§ Problem to work on: Among the lines below, copy exactly those from the one with "approach before catching them in its mouth." through the one with "Problem gambling", counting both ends.

§ Data for this exercise:
== Segment start ==
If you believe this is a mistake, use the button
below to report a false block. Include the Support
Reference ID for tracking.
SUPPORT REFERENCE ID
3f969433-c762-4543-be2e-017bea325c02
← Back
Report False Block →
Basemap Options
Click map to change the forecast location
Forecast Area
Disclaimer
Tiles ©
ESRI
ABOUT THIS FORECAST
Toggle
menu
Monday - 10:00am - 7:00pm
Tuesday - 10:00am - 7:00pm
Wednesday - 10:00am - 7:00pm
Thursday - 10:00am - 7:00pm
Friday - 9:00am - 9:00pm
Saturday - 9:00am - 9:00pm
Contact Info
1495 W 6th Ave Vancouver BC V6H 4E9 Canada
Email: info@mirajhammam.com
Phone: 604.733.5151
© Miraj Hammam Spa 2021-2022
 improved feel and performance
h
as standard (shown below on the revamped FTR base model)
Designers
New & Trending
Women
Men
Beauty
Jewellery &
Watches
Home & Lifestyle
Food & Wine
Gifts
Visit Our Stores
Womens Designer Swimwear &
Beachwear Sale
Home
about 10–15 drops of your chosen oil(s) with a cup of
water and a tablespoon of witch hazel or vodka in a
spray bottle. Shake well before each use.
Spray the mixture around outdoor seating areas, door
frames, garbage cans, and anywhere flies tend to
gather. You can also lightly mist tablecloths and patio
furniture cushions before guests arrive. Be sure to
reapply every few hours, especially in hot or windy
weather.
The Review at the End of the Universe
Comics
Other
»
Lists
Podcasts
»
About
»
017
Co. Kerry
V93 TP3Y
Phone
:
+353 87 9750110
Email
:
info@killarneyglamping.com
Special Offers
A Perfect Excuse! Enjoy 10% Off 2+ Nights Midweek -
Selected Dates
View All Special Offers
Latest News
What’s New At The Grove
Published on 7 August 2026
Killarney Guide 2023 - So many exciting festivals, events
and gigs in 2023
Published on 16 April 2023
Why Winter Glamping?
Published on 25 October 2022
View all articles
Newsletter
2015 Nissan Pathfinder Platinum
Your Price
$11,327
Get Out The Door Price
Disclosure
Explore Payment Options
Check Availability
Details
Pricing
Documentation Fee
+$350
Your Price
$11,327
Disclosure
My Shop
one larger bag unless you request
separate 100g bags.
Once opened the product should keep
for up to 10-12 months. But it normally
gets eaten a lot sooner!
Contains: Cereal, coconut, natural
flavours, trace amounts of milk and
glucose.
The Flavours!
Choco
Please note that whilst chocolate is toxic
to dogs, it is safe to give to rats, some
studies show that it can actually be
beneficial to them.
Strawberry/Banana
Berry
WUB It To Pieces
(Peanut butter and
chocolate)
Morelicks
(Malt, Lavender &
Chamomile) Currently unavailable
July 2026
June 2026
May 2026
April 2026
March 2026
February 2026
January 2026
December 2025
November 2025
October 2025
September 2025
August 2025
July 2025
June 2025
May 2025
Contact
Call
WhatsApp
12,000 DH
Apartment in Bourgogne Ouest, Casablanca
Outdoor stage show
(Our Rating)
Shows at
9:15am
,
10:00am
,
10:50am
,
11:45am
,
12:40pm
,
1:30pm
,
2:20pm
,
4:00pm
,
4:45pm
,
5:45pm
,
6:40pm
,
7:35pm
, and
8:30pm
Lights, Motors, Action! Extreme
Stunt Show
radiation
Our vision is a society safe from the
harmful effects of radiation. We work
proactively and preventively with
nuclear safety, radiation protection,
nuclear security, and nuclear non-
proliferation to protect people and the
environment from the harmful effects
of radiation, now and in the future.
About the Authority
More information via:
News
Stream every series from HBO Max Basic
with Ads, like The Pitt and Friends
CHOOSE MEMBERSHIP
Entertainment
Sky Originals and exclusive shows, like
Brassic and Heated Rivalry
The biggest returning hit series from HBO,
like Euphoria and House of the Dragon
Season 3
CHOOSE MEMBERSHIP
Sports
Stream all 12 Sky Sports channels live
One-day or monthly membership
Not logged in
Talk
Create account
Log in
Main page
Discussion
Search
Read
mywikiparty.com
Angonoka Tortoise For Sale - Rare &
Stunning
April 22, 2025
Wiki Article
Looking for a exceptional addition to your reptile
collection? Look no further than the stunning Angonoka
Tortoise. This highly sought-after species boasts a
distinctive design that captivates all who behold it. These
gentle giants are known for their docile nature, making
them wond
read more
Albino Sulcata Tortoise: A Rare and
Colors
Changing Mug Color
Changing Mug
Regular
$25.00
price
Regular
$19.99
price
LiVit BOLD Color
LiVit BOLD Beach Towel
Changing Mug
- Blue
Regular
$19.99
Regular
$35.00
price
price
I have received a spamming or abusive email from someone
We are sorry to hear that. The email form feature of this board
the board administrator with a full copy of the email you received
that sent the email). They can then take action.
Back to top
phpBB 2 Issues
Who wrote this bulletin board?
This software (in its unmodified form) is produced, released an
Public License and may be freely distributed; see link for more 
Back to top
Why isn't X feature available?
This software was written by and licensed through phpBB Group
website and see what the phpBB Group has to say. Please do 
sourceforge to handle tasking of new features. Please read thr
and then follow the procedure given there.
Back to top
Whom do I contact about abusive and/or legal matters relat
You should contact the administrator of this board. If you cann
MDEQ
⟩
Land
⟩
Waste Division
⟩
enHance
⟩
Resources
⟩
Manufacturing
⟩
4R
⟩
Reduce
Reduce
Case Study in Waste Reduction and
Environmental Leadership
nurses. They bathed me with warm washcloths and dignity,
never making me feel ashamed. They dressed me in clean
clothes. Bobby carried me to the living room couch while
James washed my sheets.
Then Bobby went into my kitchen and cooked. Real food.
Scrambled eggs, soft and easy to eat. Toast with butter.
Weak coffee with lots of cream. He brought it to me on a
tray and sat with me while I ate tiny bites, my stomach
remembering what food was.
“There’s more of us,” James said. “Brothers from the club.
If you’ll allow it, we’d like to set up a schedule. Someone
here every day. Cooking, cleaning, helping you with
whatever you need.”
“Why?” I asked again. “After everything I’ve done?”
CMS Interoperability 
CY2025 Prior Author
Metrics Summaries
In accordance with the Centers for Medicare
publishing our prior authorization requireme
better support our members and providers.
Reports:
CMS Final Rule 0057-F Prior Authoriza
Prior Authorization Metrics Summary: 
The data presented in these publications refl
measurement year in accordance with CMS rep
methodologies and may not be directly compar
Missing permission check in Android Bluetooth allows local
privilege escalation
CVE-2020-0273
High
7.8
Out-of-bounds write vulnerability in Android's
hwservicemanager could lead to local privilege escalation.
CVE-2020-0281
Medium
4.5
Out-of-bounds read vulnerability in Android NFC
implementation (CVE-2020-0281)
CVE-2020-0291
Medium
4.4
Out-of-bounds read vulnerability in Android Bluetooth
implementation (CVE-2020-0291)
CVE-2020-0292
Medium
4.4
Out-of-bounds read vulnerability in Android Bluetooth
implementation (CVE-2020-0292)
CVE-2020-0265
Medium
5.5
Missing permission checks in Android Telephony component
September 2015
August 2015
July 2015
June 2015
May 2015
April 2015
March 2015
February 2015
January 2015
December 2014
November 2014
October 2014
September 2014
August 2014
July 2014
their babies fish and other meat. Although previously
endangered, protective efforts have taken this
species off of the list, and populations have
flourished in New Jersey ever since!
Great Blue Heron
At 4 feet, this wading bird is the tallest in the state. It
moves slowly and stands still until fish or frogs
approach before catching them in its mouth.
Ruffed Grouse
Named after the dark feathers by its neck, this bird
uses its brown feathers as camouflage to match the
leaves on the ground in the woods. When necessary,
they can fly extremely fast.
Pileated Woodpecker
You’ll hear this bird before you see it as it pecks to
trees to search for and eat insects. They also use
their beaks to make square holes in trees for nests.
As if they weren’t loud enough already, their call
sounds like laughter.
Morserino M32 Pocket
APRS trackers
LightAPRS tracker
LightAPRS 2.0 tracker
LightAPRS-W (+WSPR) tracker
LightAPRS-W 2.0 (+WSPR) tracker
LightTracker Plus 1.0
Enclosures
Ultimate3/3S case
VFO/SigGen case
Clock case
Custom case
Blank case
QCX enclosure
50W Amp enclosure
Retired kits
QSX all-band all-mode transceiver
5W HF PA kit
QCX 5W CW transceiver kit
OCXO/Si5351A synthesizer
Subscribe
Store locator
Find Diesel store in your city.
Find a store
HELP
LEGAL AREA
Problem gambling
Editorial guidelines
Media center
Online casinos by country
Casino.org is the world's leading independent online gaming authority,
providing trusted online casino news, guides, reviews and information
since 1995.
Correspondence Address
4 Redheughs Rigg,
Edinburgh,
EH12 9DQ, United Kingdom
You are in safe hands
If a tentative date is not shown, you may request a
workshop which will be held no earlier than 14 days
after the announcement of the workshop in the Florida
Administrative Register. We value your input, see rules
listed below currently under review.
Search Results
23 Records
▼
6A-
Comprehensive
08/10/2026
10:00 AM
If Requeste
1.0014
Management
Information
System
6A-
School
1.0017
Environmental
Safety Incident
== Segment end ==
§ Finished task:
approach before catching them in its mouth.
Ruffed Grouse
Named after the dark feathers by its neck, this bird
uses its brown feathers as camouflage to match the
leaves on the ground in the woods. When necessary,
they can fly extremely fast.
Pileated Woodpecker
You’ll hear this bird before you see it as it pecks to
trees to search for and eat insects. They also use
their beaks to make square holes in trees for nests.
As if they weren’t loud enough already, their call
sounds like laughter.
Morserino M32 Pocket
APRS trackers
LightAPRS tracker
LightAPRS 2.0 tracker
LightAPRS-W (+WSPR) tracker
LightAPRS-W 2.0 (+WSPR) tracker
LightTracker Plus 1.0
Enclosures
Ultimate3/3S case
VFO/SigGen case
Clock case
Custom case
Blank case
QCX enclosure
50W Amp enclosure
Retired kits
QSX all-band all-mode transceiver
5W HF PA kit
QCX 5W CW transceiver kit
OCXO/Si5351A synthesizer
Subscribe
Store locator
Find Diesel store in your city.
Find a store
HELP
LEGAL AREA
Problem gambling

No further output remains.